State Key Laboratory of Transvascular Implantation Devices, The Second Affiliated Hospital, Zhejiang University School of Medicine, Hangzhou, P. R. China.
MOE Key Laboratory of Macromolecule Synthesis and Functionalization of Ministry of Education, Department of Polymer Science and Engineering, Zhejiang University, Hangzhou, P. R. China.
Nat Commun. 2024 Aug 30;15(1):7526. doi: 10.1038/s41467-024-52023-z.
Polymeric elastomers are extensively employed to fabricate implantable medical devices. However, implantation of the elastomers can induce a strong immune rejection known as the foreign body response (FBR), diminishing their efficacy. Herein, we present a group of immunocompatible elastomers, termed easy-to-synthesize vinyl-based anti-FBR dense elastomers (EVADE). EVADE materials effectively suppress the inflammation and capsule formation in subcutaneous models of rodents and non-human primates for at least one year and two months, respectively. Implantation of EVADE materials significantly reduces the expression of inflammation-related proteins S100A8/A9 in adjacent tissues compared to polydimethylsiloxane. We also show that inhibition or knockout of S100A8/A9 leads to substantial attenuation of fibrosis in mice, suggesting a target for fibrosis inhibition. Continuous subcutaneous insulin infusion (CSII) catheters constructed from EVADE elastomers demonstrate significantly improved longevity and performance compared to commercial catheters. The EVADE materials reported here may enhance and extend function in various medical devices by resisting the local immune responses.

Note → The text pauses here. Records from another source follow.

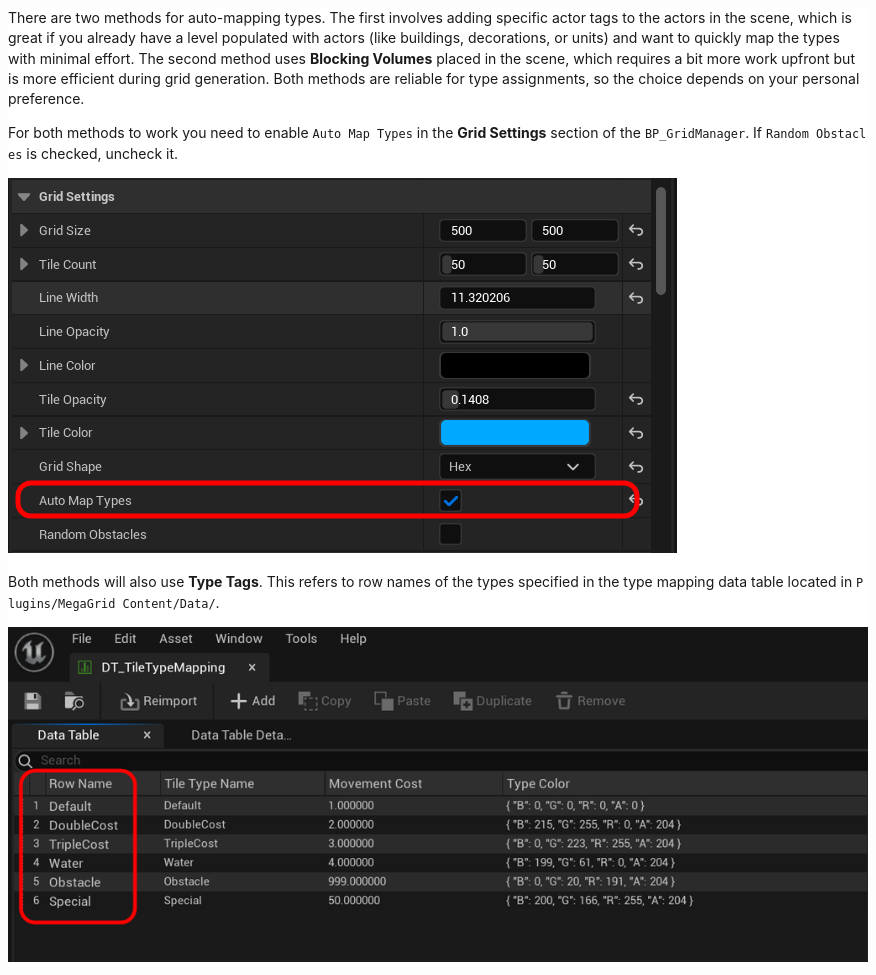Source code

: There are two methods for auto-mapping types. The first involves adding specific actor tags to the actors in the scene, which is great if you already have a level populated with actors (like buildings, decorations, or units) and want to quickly map the types with minimal effort. The second method uses **Blocking Volumes** placed in the scene, which requires a bit more work upfront but is more efficient during grid generation. Both methods are reliable for type assignments, so the choice depends on your personal preference.

For both methods to work you need to enable ``Auto Map Types`` in the **Grid Settings** section of the ``BP_GridManager``. If ``Random Obstacles`` is checked, uncheck it.

![alt text](../images/autp-map-types.png)

Both methods will also use **Type Tags**. This refers to row names of the types specified in the type mapping data table located in ``Plugins/MegaGrid Content/Data/``.

![alt text](../images/tile-type-row-name.png)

聚合物弹性体被广泛用于制造可植入的医疗设备。然而,弹性体的植入会引起强烈的免疫排斥反应,即异物反应(FBR),从而降低其疗效。在这里,我们提出了一组免疫相容性弹性体,称为易于合成的基于乙烯基的抗 FBR 致密弹性体(EVADE)。EVADE 材料在啮齿动物和非人类灵长类动物的皮下模型中分别有效地抑制了炎症和囊形成,至少持续一年零两个月。与聚二甲基硅氧烷相比,EVADE 材料的植入显著降低了邻近组织中与炎症相关的蛋白质 S100A8/A9 的表达。我们还表明,S100A8/A9 的抑制或敲除会导致小鼠纤维化的大量衰减,提示纤维化抑制的靶点。由 EVADE 弹性体制成的连续皮下胰岛素输注(CSII)导管与商业导管相比,显示出显著改善的耐久性和性能。这里报道的 EVADE 材料可能通过抵抗局部免疫反应来增强和延长各种医疗器械的功能。